▶ [YOUR INSTRUCTIONS]:
Once you reach the line with "отжиманиями, приседаниями." below, copy each line exactly, stopping after the line with "生クリームを小鍋に入れ、沸騰寸前まで温めたら、刻んだチョ", and skip any pictures.

━━━━━ SOURCE INFORMATION

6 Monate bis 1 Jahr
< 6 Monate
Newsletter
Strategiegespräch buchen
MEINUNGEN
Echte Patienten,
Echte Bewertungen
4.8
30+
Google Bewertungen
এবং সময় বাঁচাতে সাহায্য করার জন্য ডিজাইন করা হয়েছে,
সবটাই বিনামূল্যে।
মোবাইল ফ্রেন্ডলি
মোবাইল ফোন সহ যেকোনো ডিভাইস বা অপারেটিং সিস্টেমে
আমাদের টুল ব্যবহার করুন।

━━━━━━━━━━
━━━━━ SOURCE INFORMATION

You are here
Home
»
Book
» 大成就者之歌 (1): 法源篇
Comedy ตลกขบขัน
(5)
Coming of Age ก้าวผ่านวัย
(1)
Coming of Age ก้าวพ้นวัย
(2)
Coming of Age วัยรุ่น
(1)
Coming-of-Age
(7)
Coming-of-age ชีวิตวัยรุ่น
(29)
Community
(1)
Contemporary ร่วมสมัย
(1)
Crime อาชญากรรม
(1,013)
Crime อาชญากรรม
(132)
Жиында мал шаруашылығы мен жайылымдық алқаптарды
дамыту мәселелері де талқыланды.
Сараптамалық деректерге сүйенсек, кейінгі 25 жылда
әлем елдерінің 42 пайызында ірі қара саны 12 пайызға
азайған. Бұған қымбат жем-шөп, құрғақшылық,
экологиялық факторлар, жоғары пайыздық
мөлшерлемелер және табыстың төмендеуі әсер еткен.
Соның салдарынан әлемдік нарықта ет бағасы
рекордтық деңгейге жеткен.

━━━━━━━━━━
━━━━━ SOURCE INFORMATION

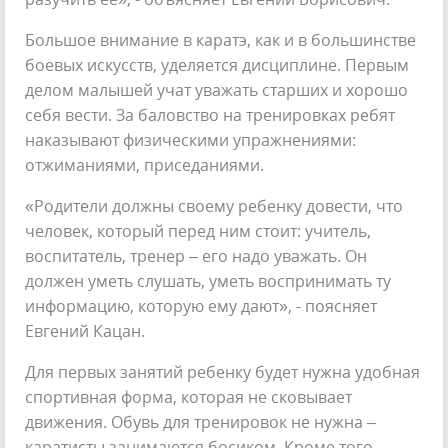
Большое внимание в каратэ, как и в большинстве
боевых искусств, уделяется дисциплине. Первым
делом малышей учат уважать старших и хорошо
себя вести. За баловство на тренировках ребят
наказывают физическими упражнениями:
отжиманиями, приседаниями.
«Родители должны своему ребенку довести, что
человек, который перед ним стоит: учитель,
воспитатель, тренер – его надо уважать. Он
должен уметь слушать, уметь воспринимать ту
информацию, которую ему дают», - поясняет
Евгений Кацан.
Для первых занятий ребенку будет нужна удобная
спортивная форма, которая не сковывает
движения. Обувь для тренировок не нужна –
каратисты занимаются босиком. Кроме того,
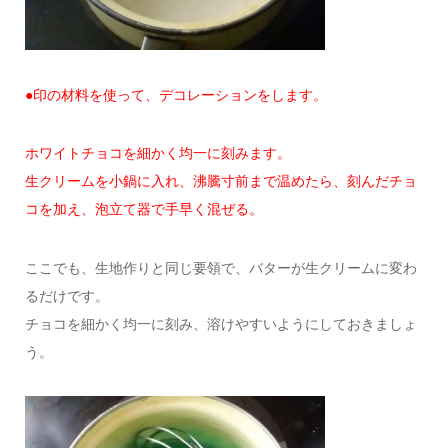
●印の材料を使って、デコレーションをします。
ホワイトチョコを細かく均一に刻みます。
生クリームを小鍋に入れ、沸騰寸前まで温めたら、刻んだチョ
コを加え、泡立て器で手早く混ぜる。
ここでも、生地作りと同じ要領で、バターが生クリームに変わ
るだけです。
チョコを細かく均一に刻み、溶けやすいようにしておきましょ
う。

━━━━━━━━━━

▶ [SOLVED PROBLEM]:
отжиманиями, приседаниями.
«Родители должны своему ребенку довести, что
человек, который перед ним стоит: учитель,
воспитатель, тренер – его надо уважать. Он
должен уметь слушать, уметь воспринимать ту
информацию, которую ему дают», - поясняет
Евгений Кацан.
Для первых занятий ребенку будет нужна удобная
спортивная форма, которая не сковывает
движения. Обувь для тренировок не нужна –
каратисты занимаются босиком. Кроме того,
●印の材料を使って、デコレーションをします。
ホワイトチョコを細かく均一に刻みます。
生クリームを小鍋に入れ、沸騰寸前まで温めたら、刻んだチョ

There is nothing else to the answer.